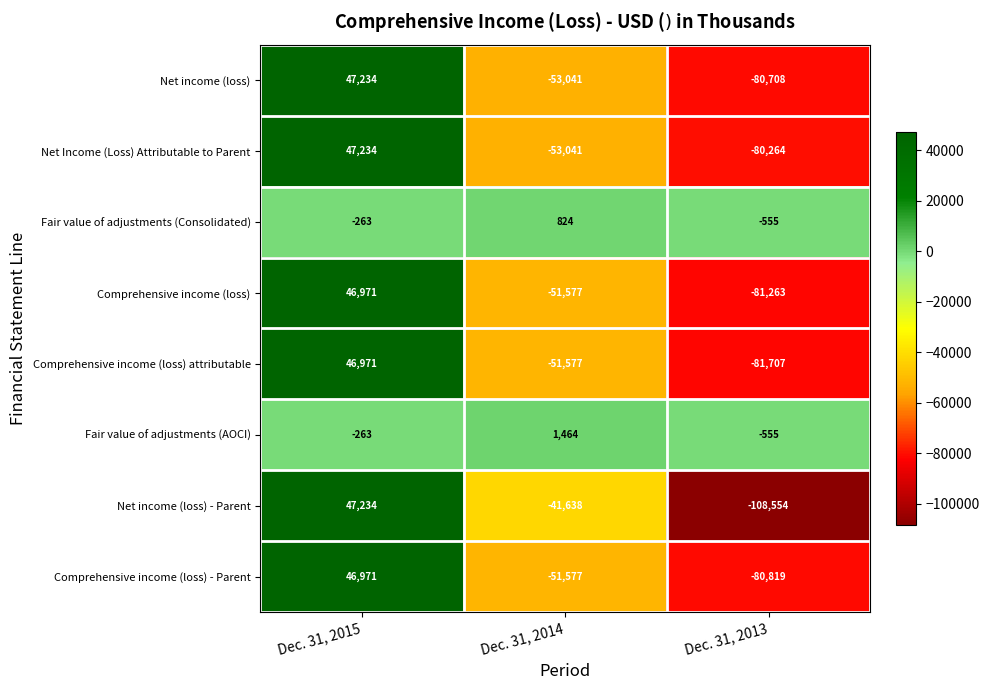

Where is Fair value of adjustments (AOCI) nearest to the value 454?

Dec. 31, 2015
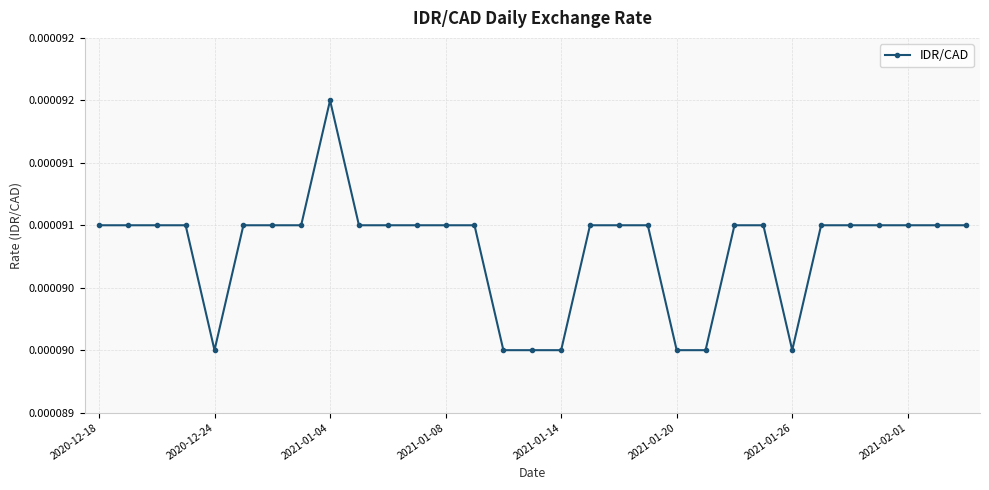

Does the chart have visible grid lines?

Yes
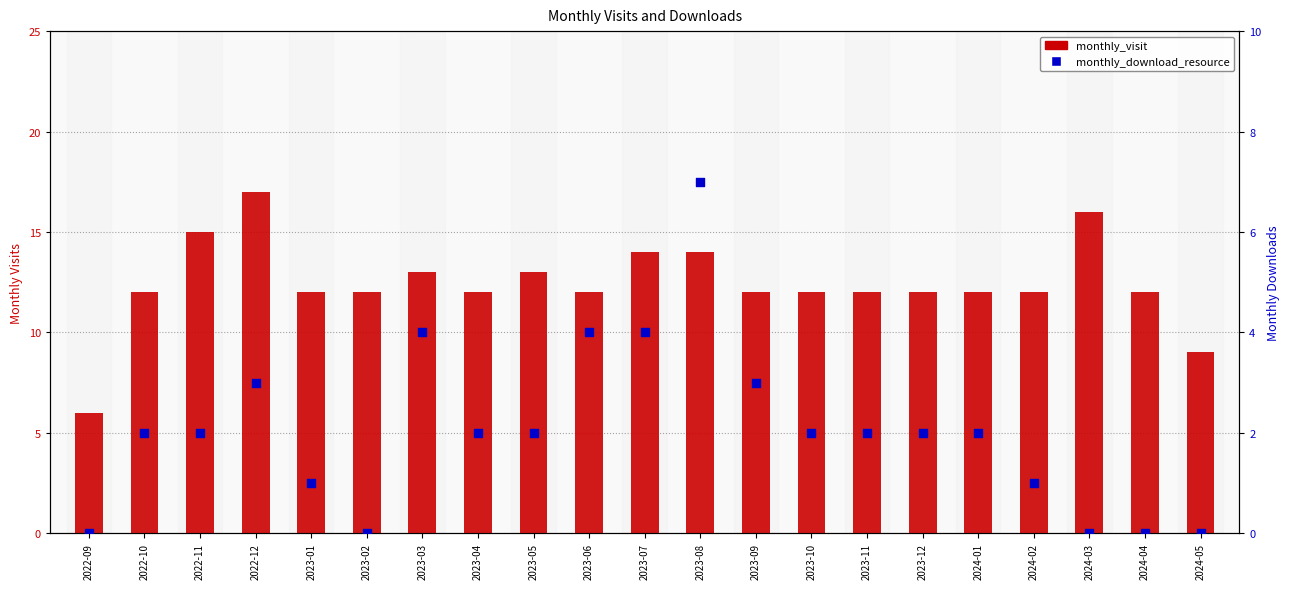

What are all the series names shown in the legend?

monthly_visit, monthly_download_resource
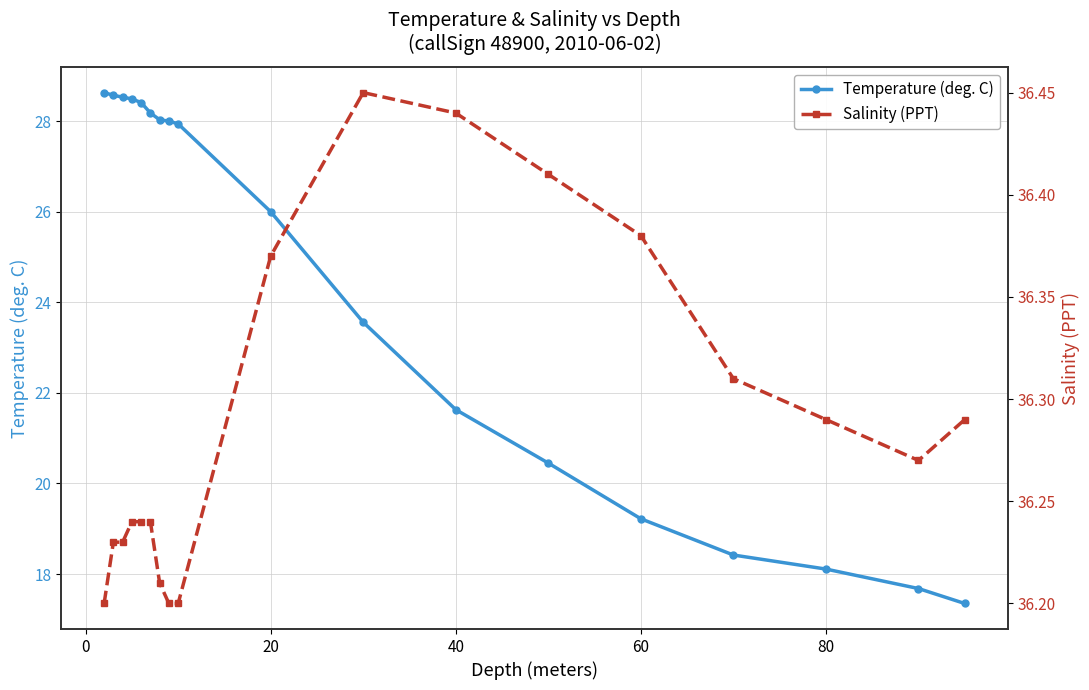

True or false: Salinity (PPT) and Temperature (deg. C) cross at least once.

False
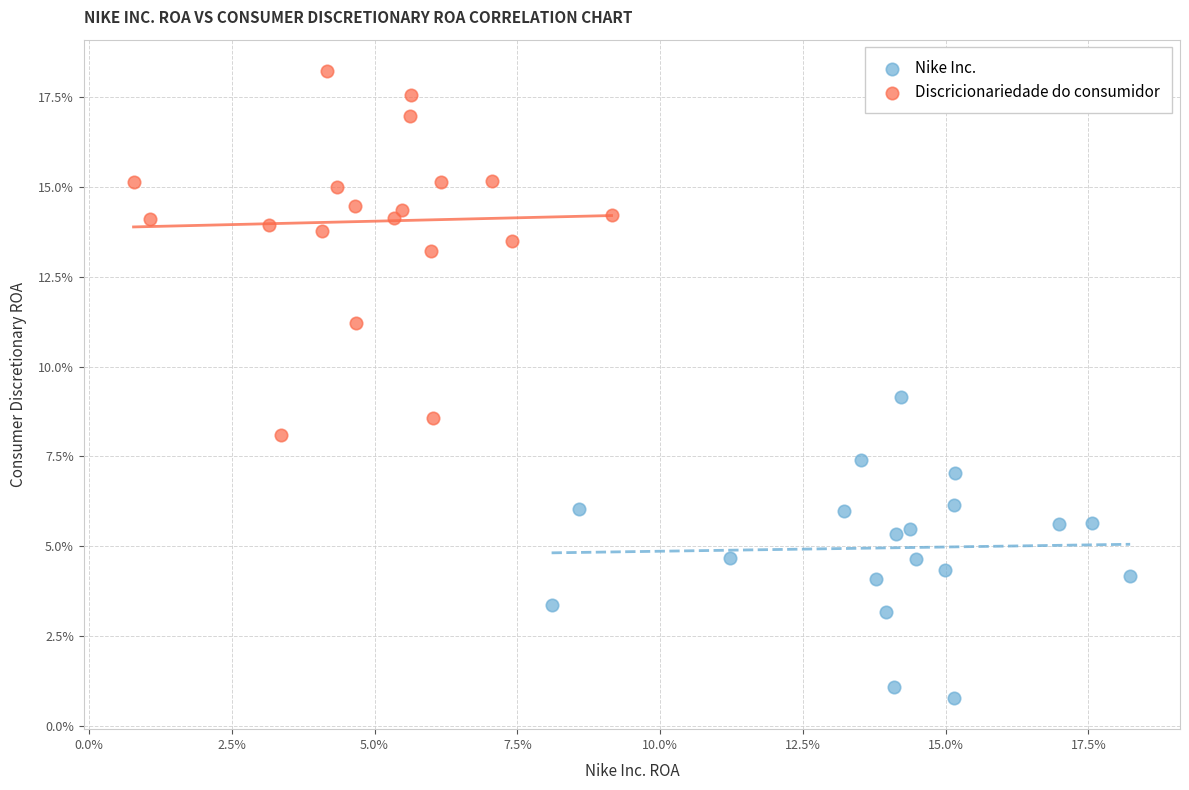

Which series has the largest Y range (max minus min)?

Discricionariedade do consumidor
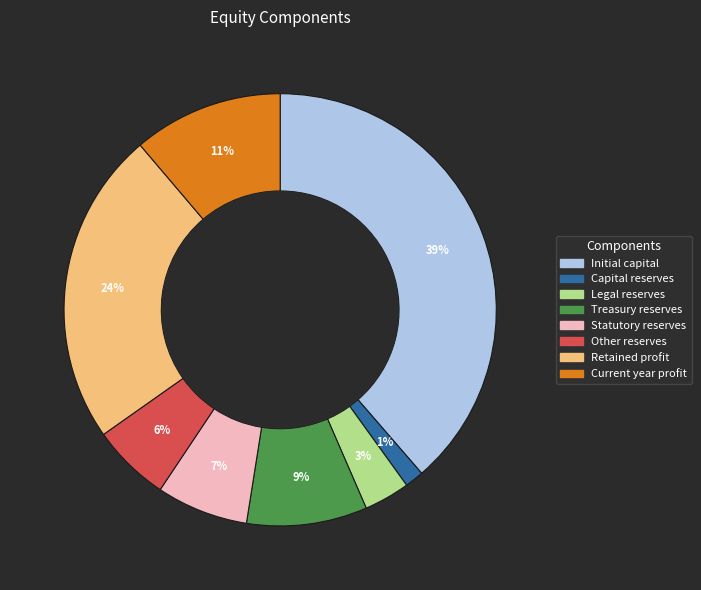

Is the sum of Capital reserves and Other reserves greater than half?

No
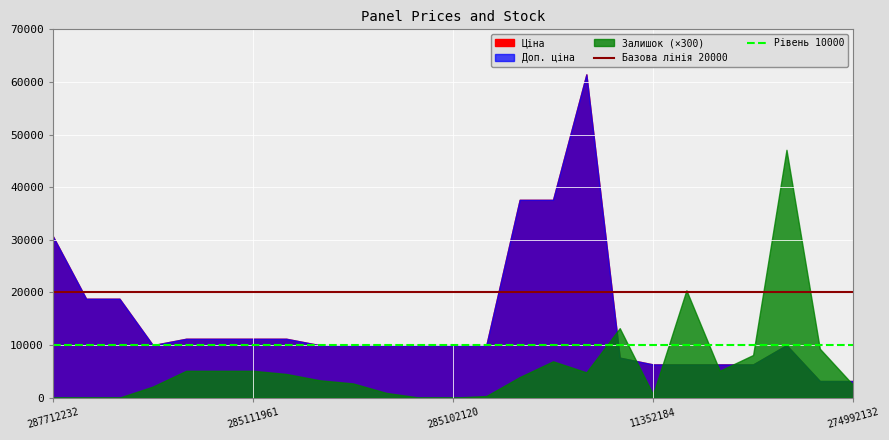

True or false: Рівень 10000 and Базова лінія 20000 intersect in this chart.

False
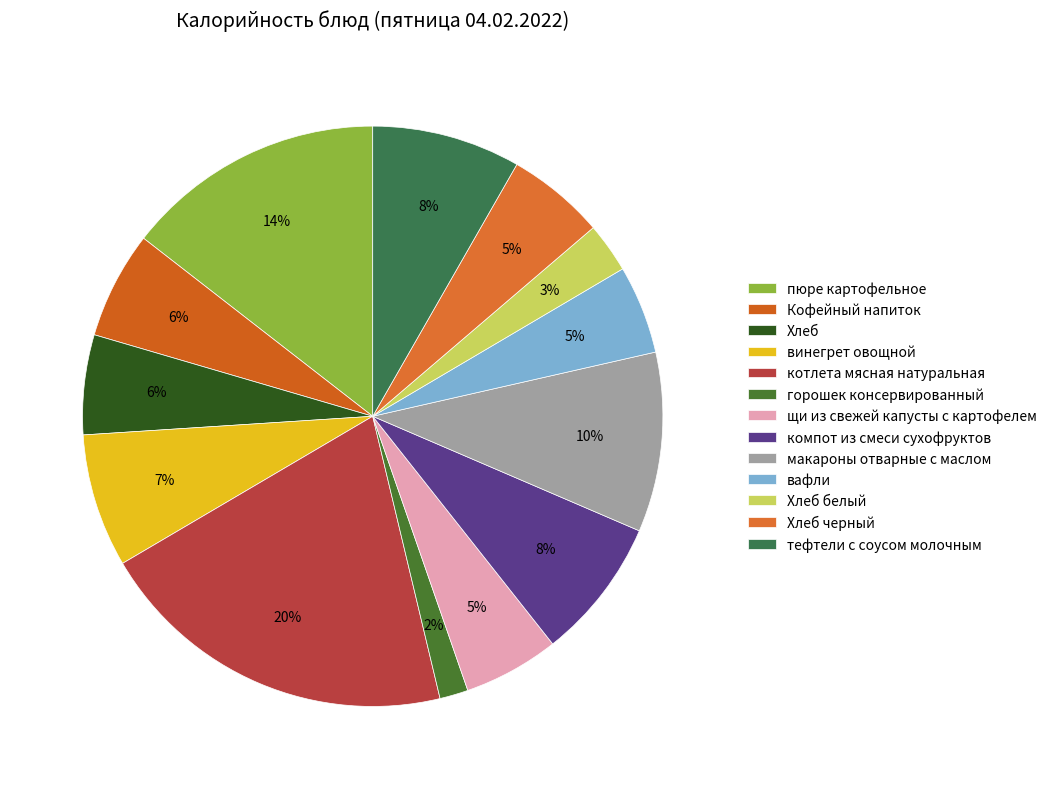

What is the ratio of the value at вафли to the value at пюре картофельное?

0.3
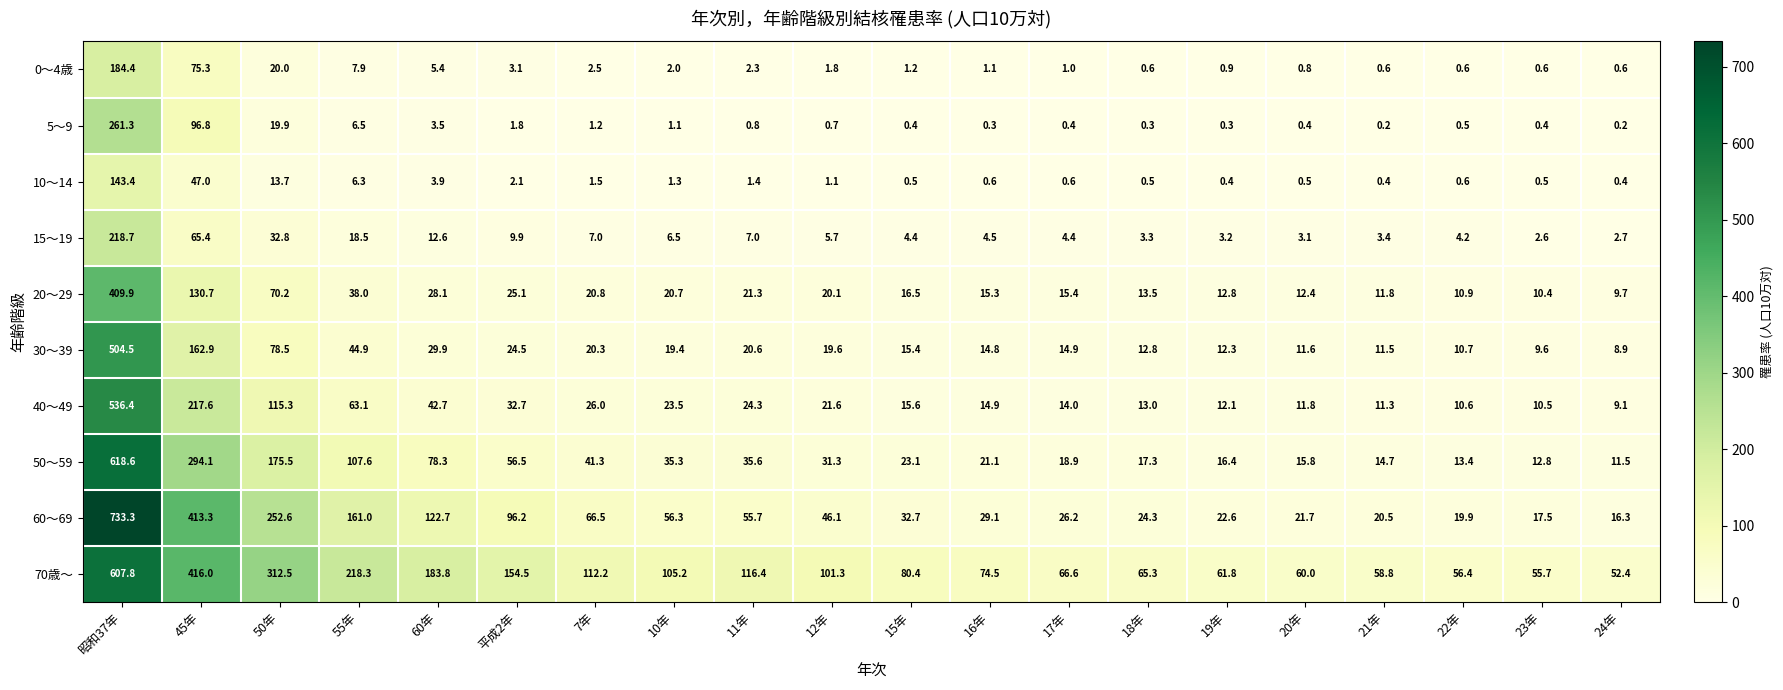

The 40～49 series shows 11.3 at 21年. True or false?

True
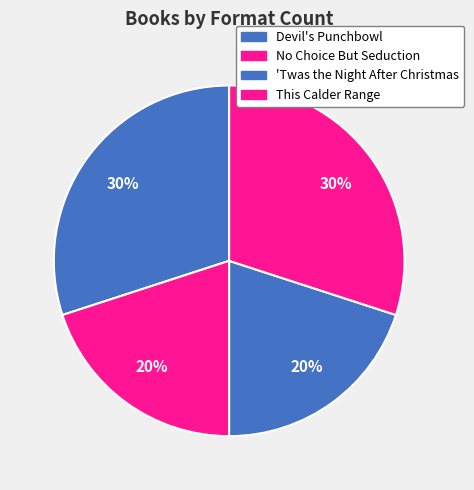

True or false: No Choice But Seduction accounts for 29% of the total.

False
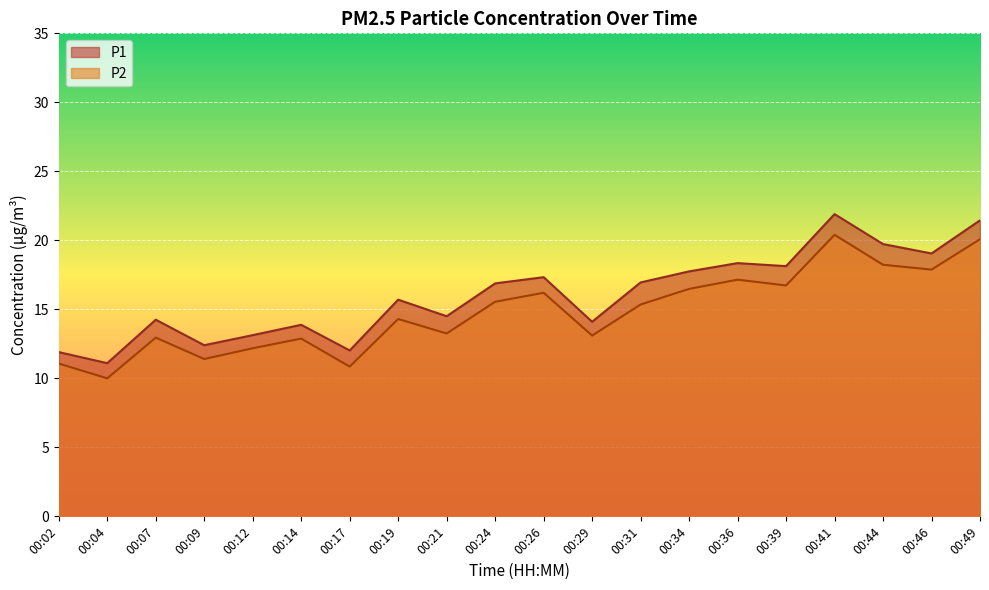

Between 00:14 and 00:29, which series saw the biggest shift?

P1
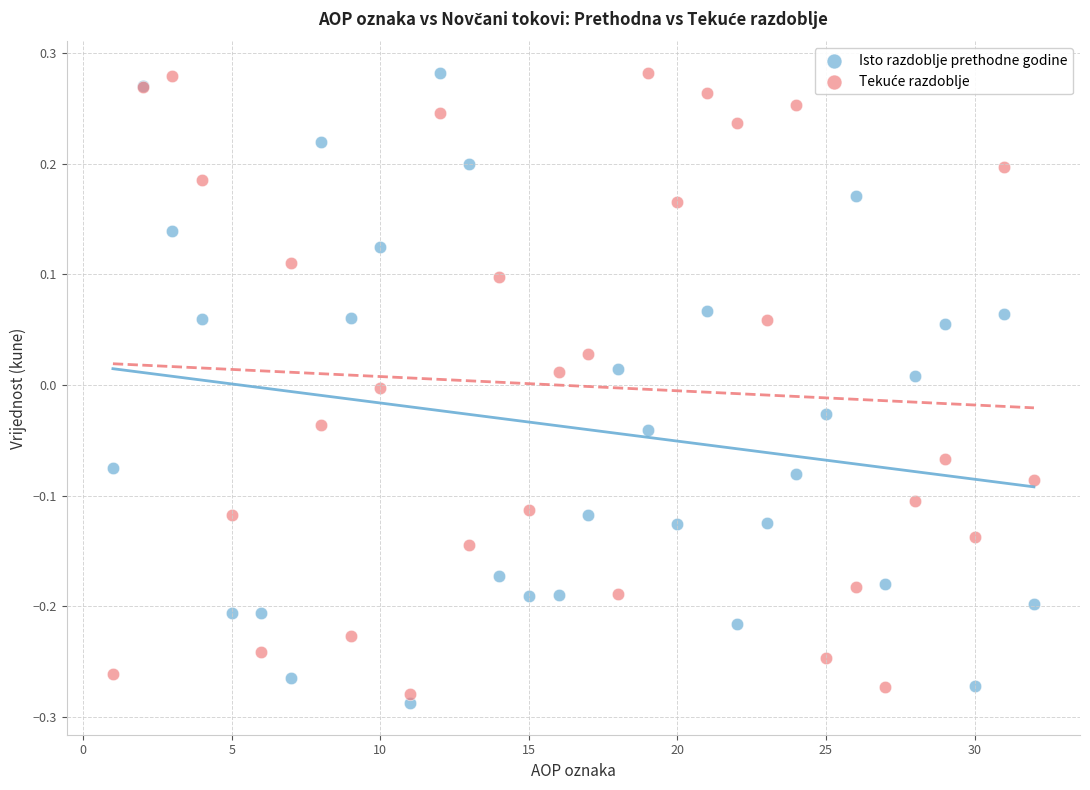

What is the X range (max minus min) for the scatter plot?

31.0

▶ _Task item_: Reproduce all of the data above word for word, leaving out the pictures.

▶ _Answer area_:
Where is Fair value of adjustments (AOCI) nearest to the value 454?

Dec. 31, 2015

Does the chart have visible grid lines?

Yes

What are all the series names shown in the legend?

monthly_visit, monthly_download_resource

True or false: Salinity (PPT) and Temperature (deg. C) cross at least once.

False

Which series has the largest Y range (max minus min)?

Discricionariedade do consumidor

Is the sum of Capital reserves and Other reserves greater than half?

No

True or false: Рівень 10000 and Базова лінія 20000 intersect in this chart.

False

What is the ratio of the value at вафли to the value at пюре картофельное?

0.3

The 40～49 series shows 11.3 at 21年. True or false?

True

True or false: No Choice But Seduction accounts for 29% of the total.

False

Between 00:14 and 00:29, which series saw the biggest shift?

P1

What is the X range (max minus min) for the scatter plot?

31.0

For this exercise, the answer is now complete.